A Hot Analysis Of The Invasive European Fire Ant

Earlier last year, one of my professors contacted me to see if I would be interested in analyzing fire ant mitochondrial genes. Since there was a bioinformatics component involved, this project was right up my alley.


I always like to start any project by understanding the why. In this case, “why am I analyzing fire ant mitochondrial genes?” Without getting into the specifics (you’ll have to read the full paper for that), the European Fire Ant is an invasive species here in North America. The main goal of the research was to try and understand the mechanism behind it’s dominance. As such, one of the hypotheses was that the infestation in British Columbia was a genetically similar super colony. In other words, all the European Fire Ants in BC were part of one very large ant colony as opposed to several smaller ant colonies.

European Fire Ant Distribution in BC — 2015

My role was to compare the cytochrome b (CYTB) and cytochrome oxidase (COI) mitochondrial gene sequences from local ant species to those of the European Fire Ant to see how they differed. Since the Fire Ant DNA was collected from various parts of BC, I would be able to see any homology within the Fire Ant population with respect to those two sequences. If homology was present, this would provide support for the genetically similar super colony hypothesis.


I was provided with two FASTA files, each containing DNA from ants corresponding to either the CYTB gene or COI gene. Using the NCBI database, I obtained Formica CYTB and COI mitochondrial sequences and added them to the FASTA files. The Formica sequences served as a baseline with which to measure differences in homology.

Formica CTYB Sequence from NCBI Database

I first used several R packages to try to generate some preliminary trees, however this approach did not end up working very well. I ended up using a program called MEGA to generate the phylogenetic trees that I needed.

Mega for Analysis

The first step before creating the trees for the the CYTB and COI genes was to align the sequences in the FASTA files. Mega7 has several tools for sequence alignment such as Clustal and MUSCLE. For this analysis I used MUSCLE with the default settings chosen — Fig A.

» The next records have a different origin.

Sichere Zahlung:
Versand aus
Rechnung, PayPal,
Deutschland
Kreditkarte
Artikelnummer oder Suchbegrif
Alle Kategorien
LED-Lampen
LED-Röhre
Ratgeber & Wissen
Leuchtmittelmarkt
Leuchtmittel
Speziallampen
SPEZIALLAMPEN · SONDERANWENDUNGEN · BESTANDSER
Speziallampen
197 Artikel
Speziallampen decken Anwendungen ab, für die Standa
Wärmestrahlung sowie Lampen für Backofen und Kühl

Fig A — Sequences aligned using MUSCLE

After alignment, the evolutionary distances for each sequence needs to be determined. MEGA features a number of computational models that allow for these distances to estimated e.g. Jukes-Cantor Model, that utilizes Maximum Likelihood Estimation. Based on the sequences present, MEGA chooses the best possible model.

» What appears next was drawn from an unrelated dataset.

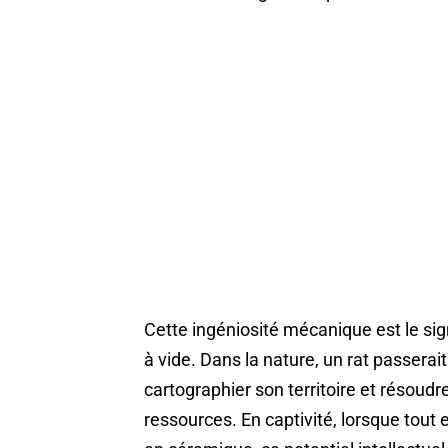
Cette ingéniosité mécanique est le sig
à vide. Dans la nature, un rat passerait
cartographier son territoire et résoud
ressources. En captivité, lorsque tout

Fig B — A list of the best possible models generated by MEGA

The Tamura 3-parameter model was selected for both the CTBY and COI sequences — Fig B. This model was used to generate estimation distances for each of the genes.

The last step before visualizing the trees was to determine their reliability. In other words, how well can we trust the evolutionary distances that were computed by our model? By utilizing bootstrap testing we can in fact determine how reliable each node of the tree is. Bootstrap testing was done for 100 iterations.


We finally get to the exciting part which is visualizing the phylogenetic trees! From Fig C we can see that the end result looks all over the place. Note that the bootstrap values are present on the trees as well. In general, if a node has a value over 70 that node can be trusted to be reliable.

Fig C— The COI phylogenetic tree with bootstrap values

By making the Formica sequences the common ancestor aka first node, the ant sequences can diverge from that based on their estimation distances. The end result for both trees can be seen in Fig D.

Fig D— CBTY and COI trees featuring bootstrap values with respect to Formica

To prevent intentional/unintentional bias I was not told which genes were European Fire Ant and which were the native BC ants. Rest assured, there will be an upcoming article about that along with a discussion of the rest of the paper. Thanks for reading!